Batch size suddenly reduced

Hello, something weird is happening when I try to train my small network. The output size after processing a batch is suddenly reduced to 12 (it is supposed to be 16) at batch #1518 of the first epoch.

RuntimeError: The size of tensor a (16) must match the size of tensor b (12) at non-singleton dimension 0

This error is produced when computing the loss. But it works perfectly fine for previous batches, which should be all identical (size 16)!

This is even more annoying because every time I execute and get this I have to restart the whole Colab thing, otherwise I get tha nnoyingly vague RuntimeError: CUDA error: device-side assert triggered whichs ‘locks’ the notebook.

This is the code for the training:

mod1 = Module1().to(device)
optimizer = optim.Adam(mod1.parameters(), lr=lr)

for epoch in trange(epochs):
  for i, data in enumerate(trainloader):
    xt = data[0][0].to(device)  # image patch
    xtk = data[0][1].to(device)  # 'predicted' patch
    optimizer.zero_grad()

    zt = mod1(xt)
    ztk = mod1(xtk)     
    
    loss = infoNCE(zt, ztk)  # custom loss function
    loss.backward()
    optimizer.step()

My current network:

class Module1(nn.Module):

  def __init__(self):
    super(Module1, self).__init__()
    self.conv1 = nn.Conv2d(1, 32, 5, 1, 2)
    self.conv2 = nn.Conv2d(32, 64, 5, 1, 2)
    self.conv3 = nn.Conv2d(64, 128, 5, 1, 2)
    self.conv4 = nn.Conv2d(128, 128, 5, 1, 2)

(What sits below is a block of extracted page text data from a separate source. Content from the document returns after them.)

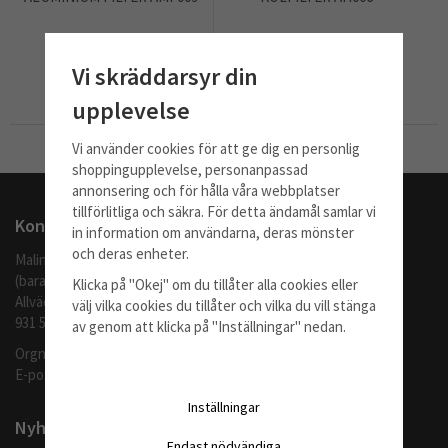
445 kr
575 kr
Vi skräddarsyr din
Info
Köp
Info
Köp
upplevelse
Vi använder cookies för att ge dig en personlig
Till Kassan
shoppingupplevelse, personanpassad
annonsering och för hålla våra webbplatser
tillförlitliga och säkra. För detta ändamål samlar vi
Kontakta oss
in information om användarna, deras mönster
och deras enheter.
Malingo AB
(barafilter.se)
Klicka på "Okej" om du tillåter alla cookies eller
Allvädersgränd 35
välj vilka cookies du tillåter och vilka du vill stänga
931 52 SKELLEFTEÅ
av genom att klicka på "Inställningar" nedan.
Orgnr: 559062-1370
E-post:
info@barafilter.se
Inställningar
Nyhetsbrev
Endast nödvändiga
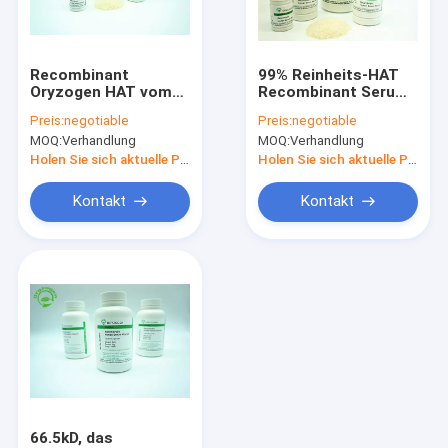
Kontakt
Recombinant
99% Reinheits-HAT
Oryzogen HAT vom
Recombinant Serum-
Recombinant Humanalbumin
Reis-Korn hat gute
Albumin Pulver-
Preis:
negotiable
Preis:
negotiable
Reihen-
niedriges Endotoxin
MOQ:
Verhandlung
MOQ:
Verhandlung
Übereinstimmung
lyophilisiert
Recombinant HAT
70024-90-7
Holen Sie sich aktuelle Preis
Holen Sie sich aktuelle Preis
Proteinase K
Kontakt
Kontakt
Recombinant Fibronectin
bFGF Wachstumsfaktor
Recombinant IGF 1 langes R3
Recombinant menschliches Laktoferrin
Recombinant Protein-Service
66.5kD, das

    self.pool = nn.MaxPool2d(2, 2)
    self.fc = nn.Linear(128*1*1, 3)  # 3 features (NORB)

  def forward(self, x):
    x = self.pool(F.relu(self.conv2(F.relu(self.conv1(x)))))
    x = self.pool(F.relu(self.conv4(F.relu(self.conv3(x)))))
    x = self.pool(self.pool(x))
    x = x.view(x.size(0), -1)
    x = self.fc(x)
    return x

My custom loss:

def infoNCE(zt, ztk):
  ind = np.diag_indices(b_size)  # batch size 16
  mul = ztk @ torch.t(zt)
  num = mul[ind[0], ind[1]]
  m, _ = torch.max(mul, axis=0)
  den = torch.log(torch.sum(torch.exp(mul - m), axis=0)) + m
  val = torch.mean(-num + den)
  return val

Note that everything was working for a different dataset (CIFAR-10) but now it breaks (NORB). The inputs for the network should have the same shape though, so I don’t know what is wrong.

In the data loader ser drop_last=True
If n_samples%batch_size!=0 your last batch will be smaller

2 Likes

You’re right, that was the issue. Thank you!